Ishmael, never the street-fighter, was now dragged to his feet. He stood, or rather was held in front of Enlightenment. A stylish upper-cut threw him back on to the car’s bonnet. Tiny neon strips in gold and red burst behind his eyes. They looked pretty enough. He slowly slid down the slope of the car while being kicked regularly, accurately and with enormous passion.

He would certainly have taken a lot more punishment if Marilyn’s voice had not then said, ‘Leave him alone. It’s me you want.’

The father was fighting mad. He put an armlock on his daughter.

‘Run away, Marilyn,’ Ishmael shouted. ‘Save yourself.’

But it appeared Marilyn did not want to be saved. She didn’t struggle. She allowed herself to be bundled into the Rolls-Royce. All Ishmael could do was keep still. The pain was less that way. As a parting shot the mother threw the hammer at him. It missed but took a hefty chunk out of the Beetle’s paintwork. The Rolls drove away.

Cindy sobs, slams the front door of the building and runs back to her own apartment. Karl leans on the bell for a long time but eventually stops. Cindy hears the loud engine and the Cherry Bomb exhaust as he drives away.

Ishmael was down. His leathers were scratched. The Rolls was out of view. There was no longer any hurry to go anywhere.

But as he lay there he became aware of a jacket on the tarmac, not very far away. It was, of course, the jacket that Marilyn’s father had taken off and thrown down. Ishmael reached for it. There was a wallet in the inside pocket. It contained a photograph of Marilyn, perhaps a hundred pounds in cash, a gold American Express card, and a driving licence that gave Marilyn’s father’s name, age and home address.
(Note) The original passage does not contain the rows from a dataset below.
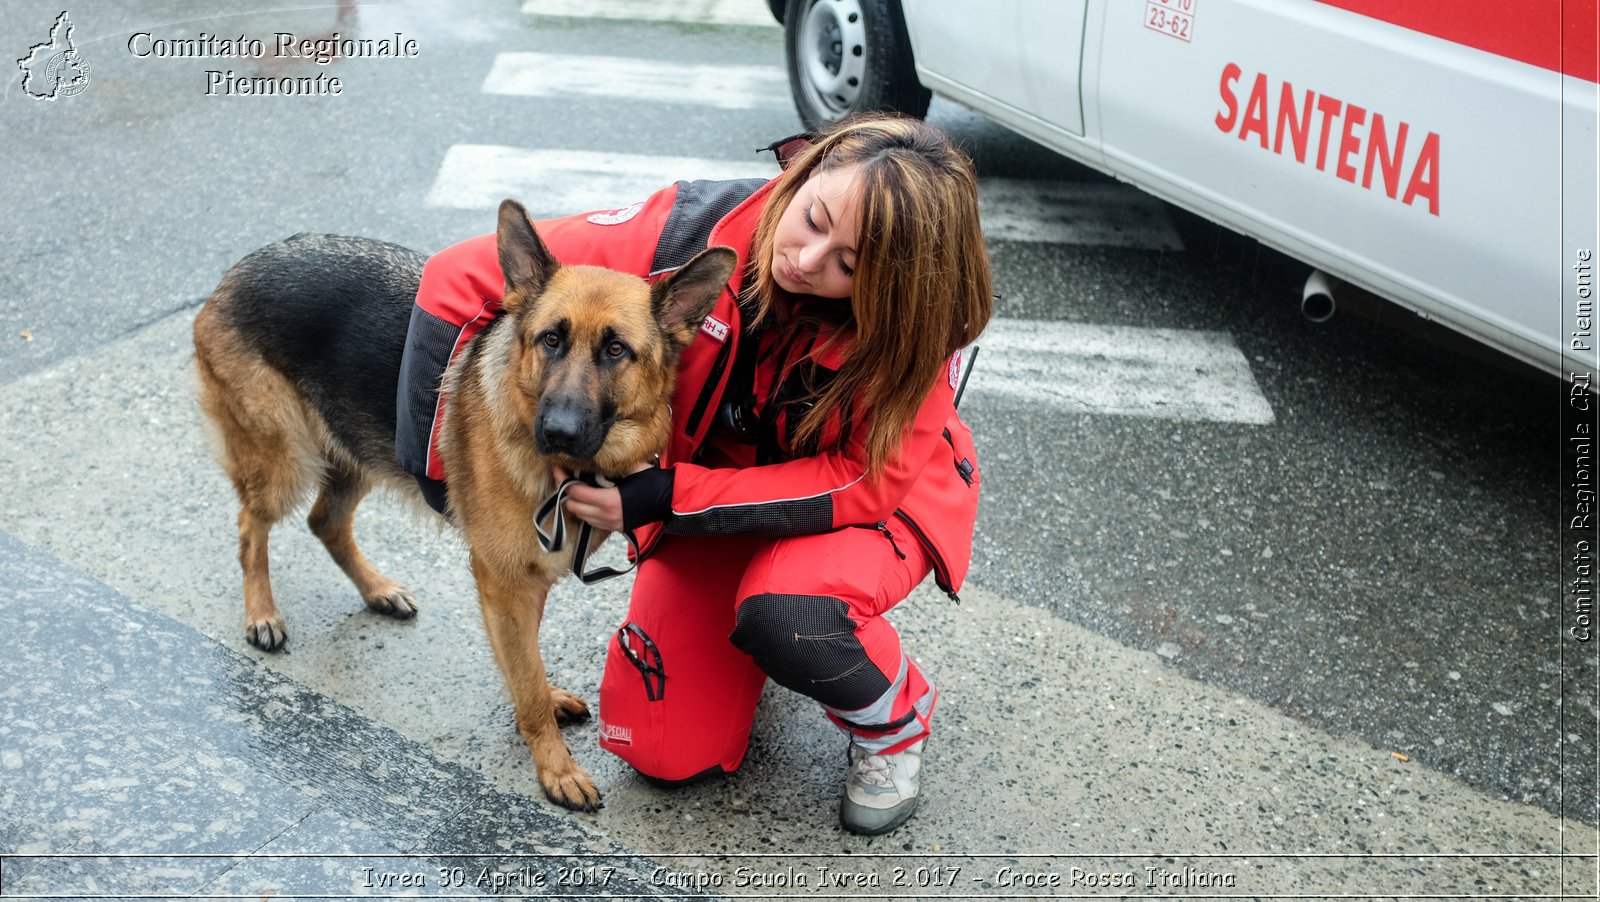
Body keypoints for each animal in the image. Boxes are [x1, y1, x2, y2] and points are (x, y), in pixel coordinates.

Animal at [193, 200, 736, 806]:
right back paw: (262, 613)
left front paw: (541, 701)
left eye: (615, 349)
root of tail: (247, 262)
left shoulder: (526, 581)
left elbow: (525, 657)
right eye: (551, 340)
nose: (557, 432)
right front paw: (556, 768)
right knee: (250, 526)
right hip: (284, 463)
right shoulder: (503, 579)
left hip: (358, 455)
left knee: (324, 522)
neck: (570, 472)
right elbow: (524, 678)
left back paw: (378, 591)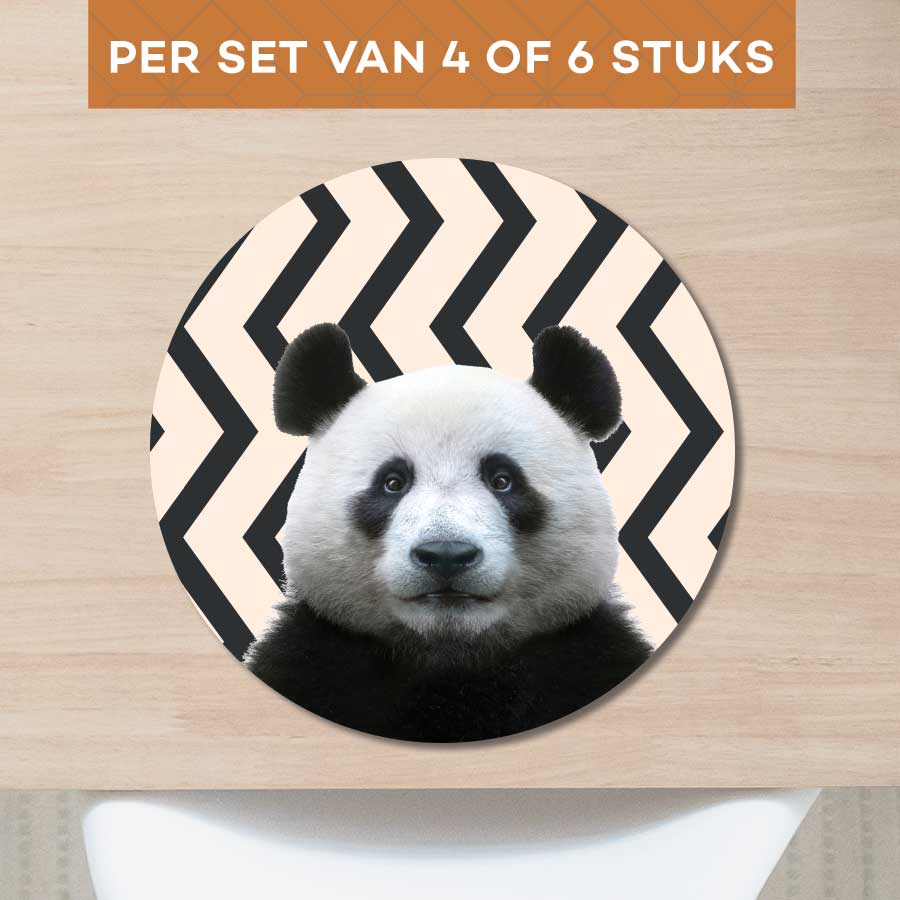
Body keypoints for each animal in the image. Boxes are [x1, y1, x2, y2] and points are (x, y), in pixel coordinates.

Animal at [245, 322, 653, 742]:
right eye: (393, 482)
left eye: (503, 480)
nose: (446, 555)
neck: (451, 662)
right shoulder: (315, 662)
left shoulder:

Ishmael had smashed headlamps to replace. After that it was simple. He had to rescue a philosophy student in distress.

Cindy stops crying in the end. She stands in the centre of her bedroom, in front of the wardrobe mirror, and takes off her clothes. She looks at the reflection of her naked body — not so very naked. Over the last six months she has had tattooed over her back and buttocks a solemn, livid, motorcade of the Volkswagen in all its many forms — the Kubelwagen, the Schwimmwagen, the Hebmuller, the Prototype 12, the historic split-window, the Reichspost truck, the convertible, the Karmann Ghia coupe, sand rails, beach buggies, and Baja Bugs.
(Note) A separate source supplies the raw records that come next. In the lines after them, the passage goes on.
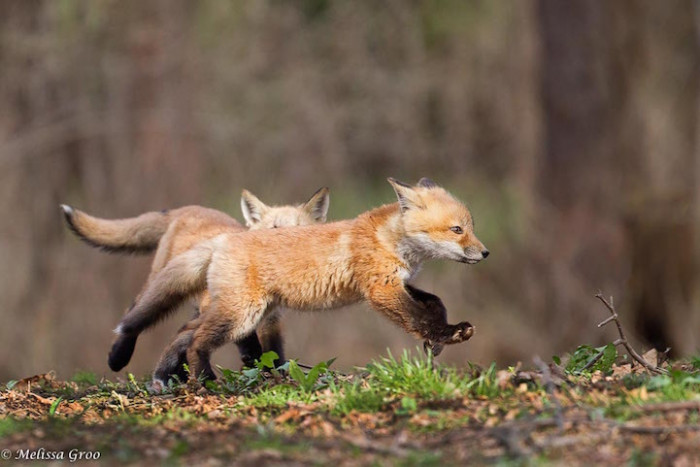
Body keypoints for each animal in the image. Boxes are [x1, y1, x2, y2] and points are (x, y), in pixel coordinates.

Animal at [61, 187, 330, 379]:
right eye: (273, 231)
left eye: (302, 231)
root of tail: (185, 209)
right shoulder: (230, 307)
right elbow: (245, 340)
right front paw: (253, 360)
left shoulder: (272, 318)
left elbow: (274, 350)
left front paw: (273, 371)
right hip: (165, 283)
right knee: (136, 312)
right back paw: (119, 356)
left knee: (184, 331)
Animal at [109, 178, 489, 383]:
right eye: (457, 230)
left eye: (470, 227)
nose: (485, 253)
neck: (389, 239)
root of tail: (226, 238)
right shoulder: (380, 290)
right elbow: (417, 317)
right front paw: (445, 335)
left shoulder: (398, 282)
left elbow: (434, 302)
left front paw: (438, 340)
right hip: (241, 315)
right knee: (198, 340)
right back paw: (204, 379)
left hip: (248, 311)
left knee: (184, 332)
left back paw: (165, 376)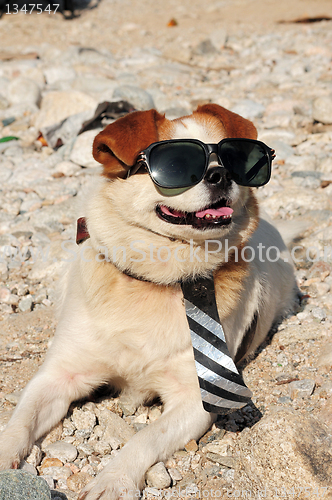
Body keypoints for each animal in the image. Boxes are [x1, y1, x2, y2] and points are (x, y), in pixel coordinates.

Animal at [0, 104, 296, 500]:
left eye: (233, 159)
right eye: (177, 164)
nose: (220, 175)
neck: (157, 282)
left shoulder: (198, 398)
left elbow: (144, 439)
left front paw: (112, 481)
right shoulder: (59, 376)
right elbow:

Karl’s passion for James Joyce remains undiminished.

Four

War? What is it good for? Absolutely nothing. Say it again. At least that’s the way it seemed to Ishmael. How did clean-living Barry Osgathorpe come to be involved in a vulgar roadside brawl? There are no easy answers.

He was picking bits of glass out of the broken headlights when a man with very long hair came over to him. The man looked convincingly like a hippy but he was wearing overalls with the motel’s logo on them, and had the air of a gardener or maintenance man.
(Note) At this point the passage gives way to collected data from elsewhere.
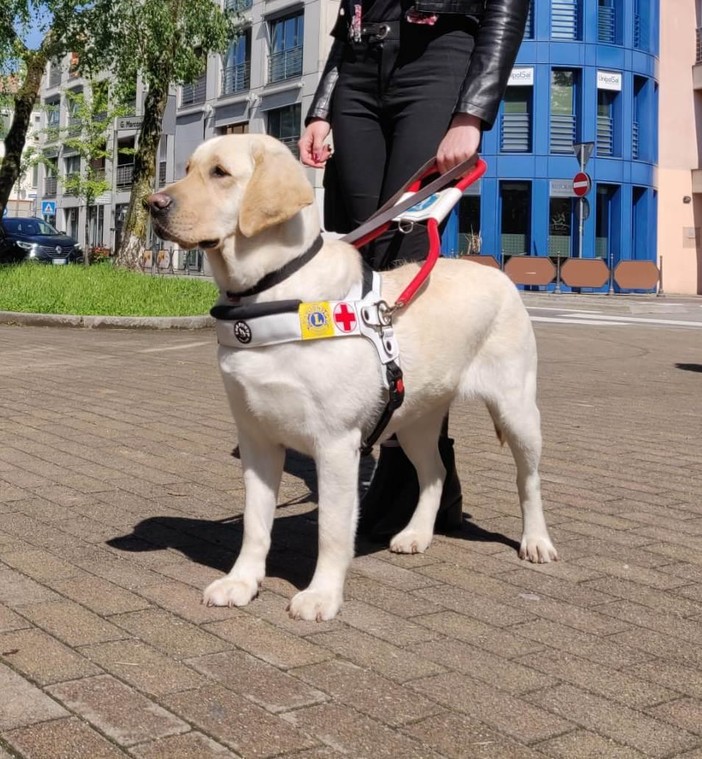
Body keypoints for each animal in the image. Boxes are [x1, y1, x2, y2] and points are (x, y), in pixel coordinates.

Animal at [146, 134, 560, 620]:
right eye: (187, 168)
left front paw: (322, 594)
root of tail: (495, 271)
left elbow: (331, 529)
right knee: (434, 472)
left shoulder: (336, 443)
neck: (269, 294)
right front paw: (241, 582)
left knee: (528, 480)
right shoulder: (256, 439)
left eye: (220, 173)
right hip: (415, 418)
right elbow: (255, 523)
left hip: (517, 410)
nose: (152, 203)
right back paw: (416, 534)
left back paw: (536, 541)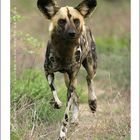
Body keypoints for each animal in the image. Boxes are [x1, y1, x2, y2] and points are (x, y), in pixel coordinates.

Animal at [36, 0, 97, 139]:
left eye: (76, 21)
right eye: (62, 21)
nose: (72, 33)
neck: (64, 50)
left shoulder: (72, 79)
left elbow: (65, 116)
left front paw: (62, 133)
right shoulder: (48, 72)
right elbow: (53, 90)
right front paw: (56, 103)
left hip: (90, 67)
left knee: (89, 78)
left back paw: (92, 102)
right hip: (67, 79)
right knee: (77, 97)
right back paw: (75, 118)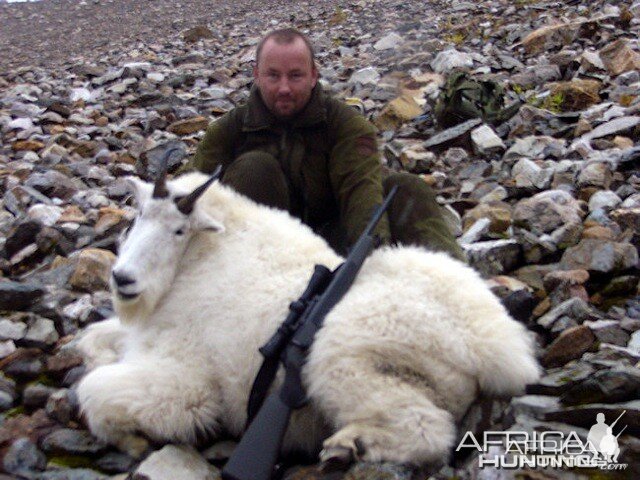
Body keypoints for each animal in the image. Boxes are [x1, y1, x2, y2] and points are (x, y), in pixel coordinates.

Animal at [77, 172, 544, 468]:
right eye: (137, 216)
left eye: (178, 230)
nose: (123, 279)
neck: (196, 264)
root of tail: (496, 349)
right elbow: (89, 341)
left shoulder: (189, 379)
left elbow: (95, 392)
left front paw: (130, 436)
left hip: (342, 359)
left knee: (427, 429)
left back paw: (348, 447)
‘You OK, man?’ he asked Ishmael.

‘Bloody great.’

‘What was going on there?’

Ishmael didn’t answer.

‘I’d have helped you, man, but you know violence isn’t the answer.’

Ishmael suggested he stop being ridiculous.

‘Hey, really, people have got to start loving each other.’

‘Oh, sod off,’ said Ishmael:

And then he heard himself being negative and hostile and he knew he was wrong.